During the course of Vanderbilt’s upset of No. 1 Alabama, Georgia fans were treated to highlights of the historic win on the Sanford Stadium scoreboard.

It was the Commodores’ first win in program history against a top 5-ranked team — now 1-60 — while the Tide fell to 64-4 while holding the No. 1 spot and facing an unranked team.

Georgia coach Kirby Smart walked into his postgame press conference, after defeating Auburn 31-13, mere seconds after the Vanderbilt-Alabama game was over.

“Nothing shocks me about our league, look at Texas A&M and Missouri,” Smart said. “Welcome to the SEC. It’s hard every week, and I have a feeling it’s not going to stop.”

Just one week ago, Alabama was concocting an upset of the Bulldogs, with a 28-0 lead at one point en route to a 41-34 victory.

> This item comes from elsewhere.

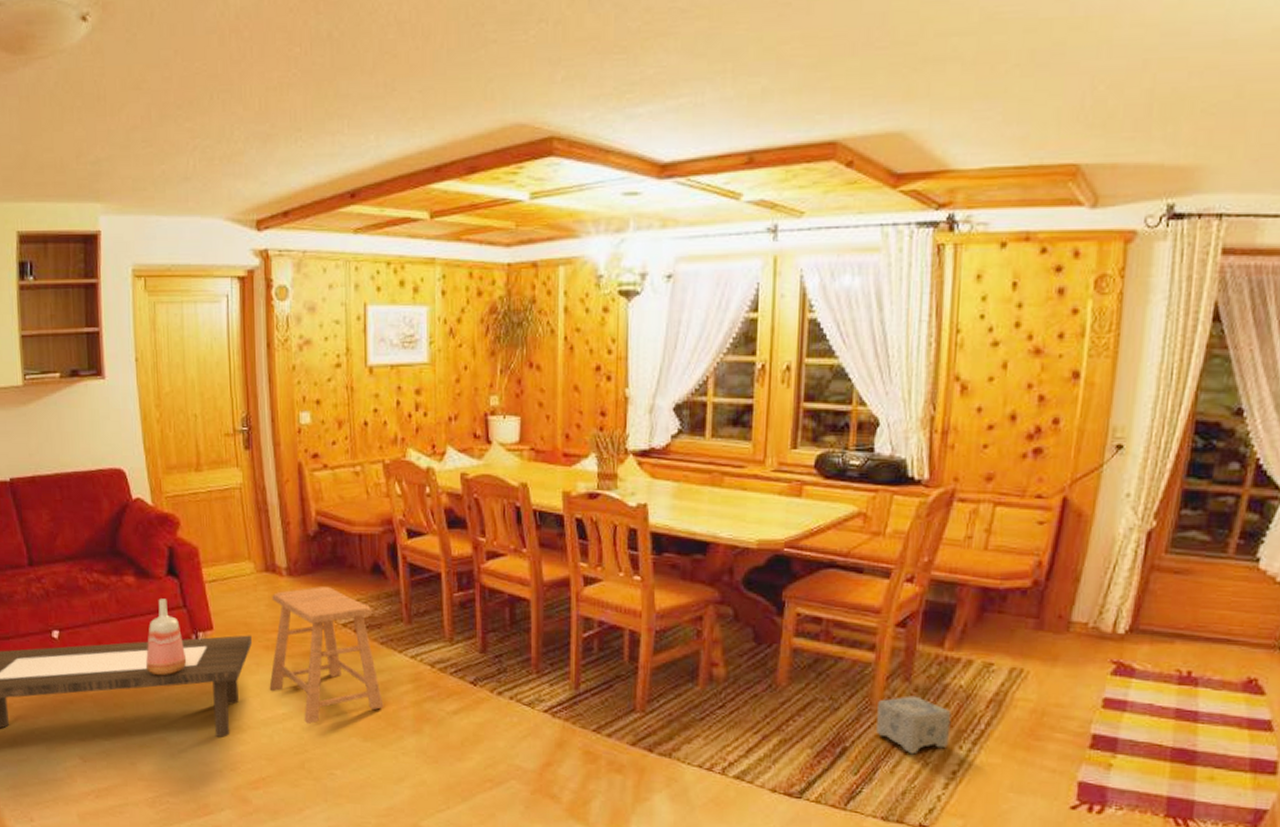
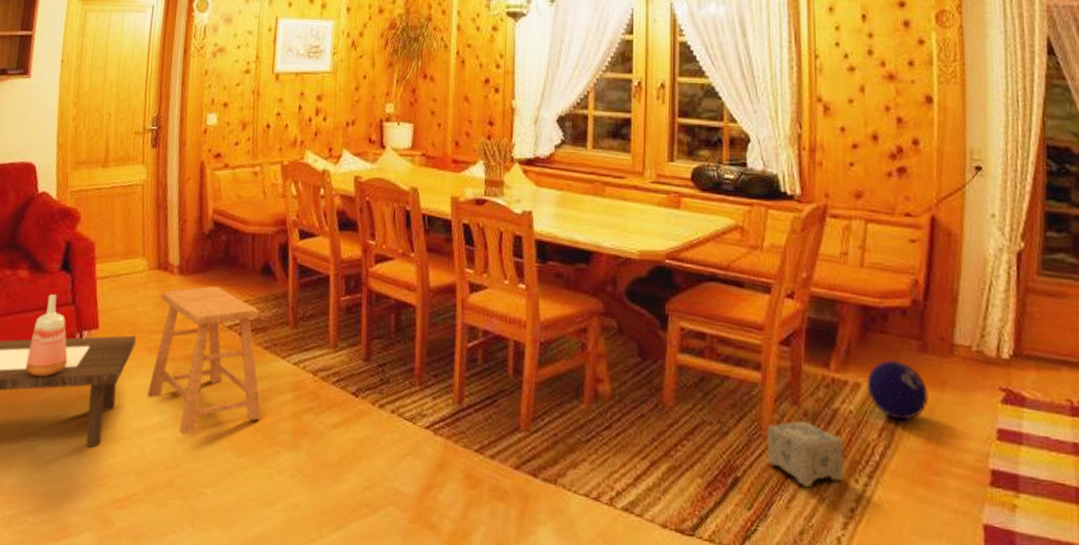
ball: none [978,637,1040,693] -> present [866,359,929,421]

First-year Tide coach Kalen DeBoer said he told his team at the start of the fourth quarter against Vanderbilt, when they were down 30-28, to “just keep playing …we’re moving the ball up and down the field, make every yard, every point hard, and worry about the next play.”

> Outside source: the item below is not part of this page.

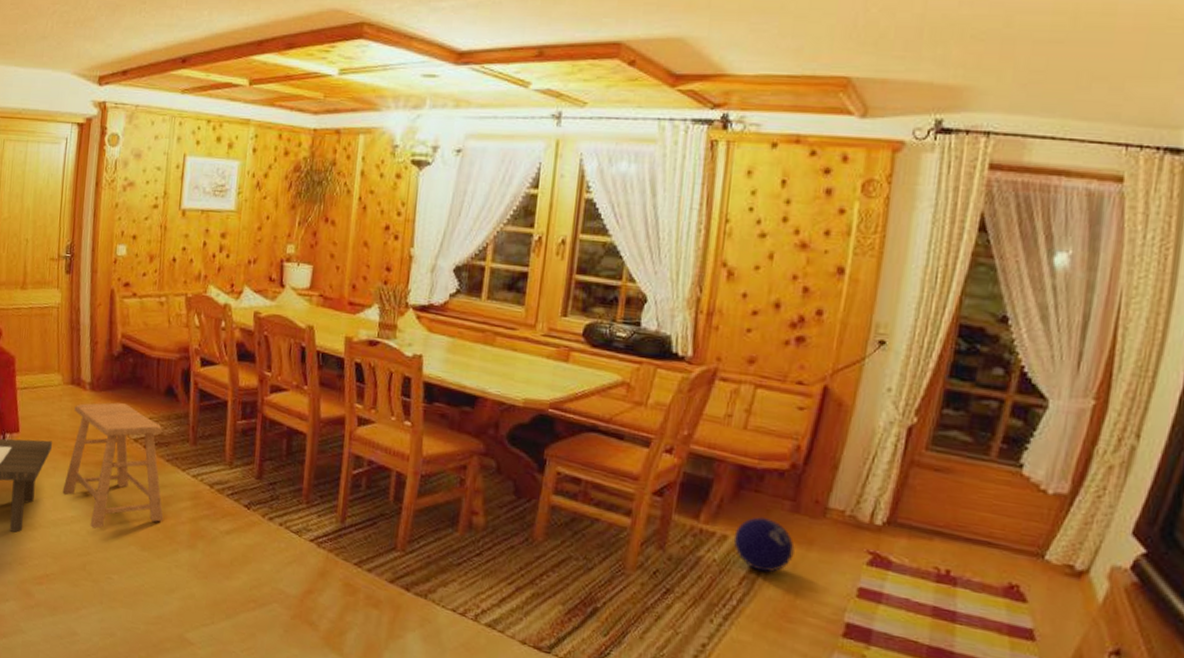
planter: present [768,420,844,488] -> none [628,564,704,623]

Vanderbilt, which had lost 23 straight in the series with the Tide, won 40-35.

To Smart’s point about SEC parity, six weeks into the season, three top 10 SEC teams have been beaten by unranked SEC opposition: Kentucky over then-No. 6 Ole Miss (20-17), Texas A&M over No. 9 Missouri (41-10) and then Vanderbilt over No. 1 Alabama.

Vanderbilt quarterback Diego Pavia became college football’s newest Cinderella story, having started his career at the New Mexico Military Institute (2021-22) before a two-year stint at New Mexico State (2022-23) led to a historic moment in SEC history.

Pavia outplayed Heisman Trophy favorite Jalen Milroe by completing 16 of 20 passes for 252 yards and two touchdowns, also rushing for 56 yards.

Milroe fumbled and threw a costly interception returned for a touchdown in the first quarter that helped Vandy jump to a 13-0 lead. He finished 19-of-25 passing for 312 yards with a touchdown and rushed for 10 yards and a touchdown on seven carries.

“It’s all God’s timing, literally from the jump,” Pavia said excitedly in his postgame field interview. “God gave me a vision when I was a little kid …

I’m super thankful.”

Commodores coach Clark Lea, a former Vanderbilt player now 12-29 overall and 3-23 in SEC action in his fourth year leading the program, said more is ahead after winning as a 23.5-point underdog against Alabama.

“This isn’t a finish point, but it’s a hell of an arrival for tonight,” Lea said. “I love this university, I love this dream, let’s go get some more.

“This is what Vanderbilt football needs to be about, big wins on big stages, we’re going to go get some more.”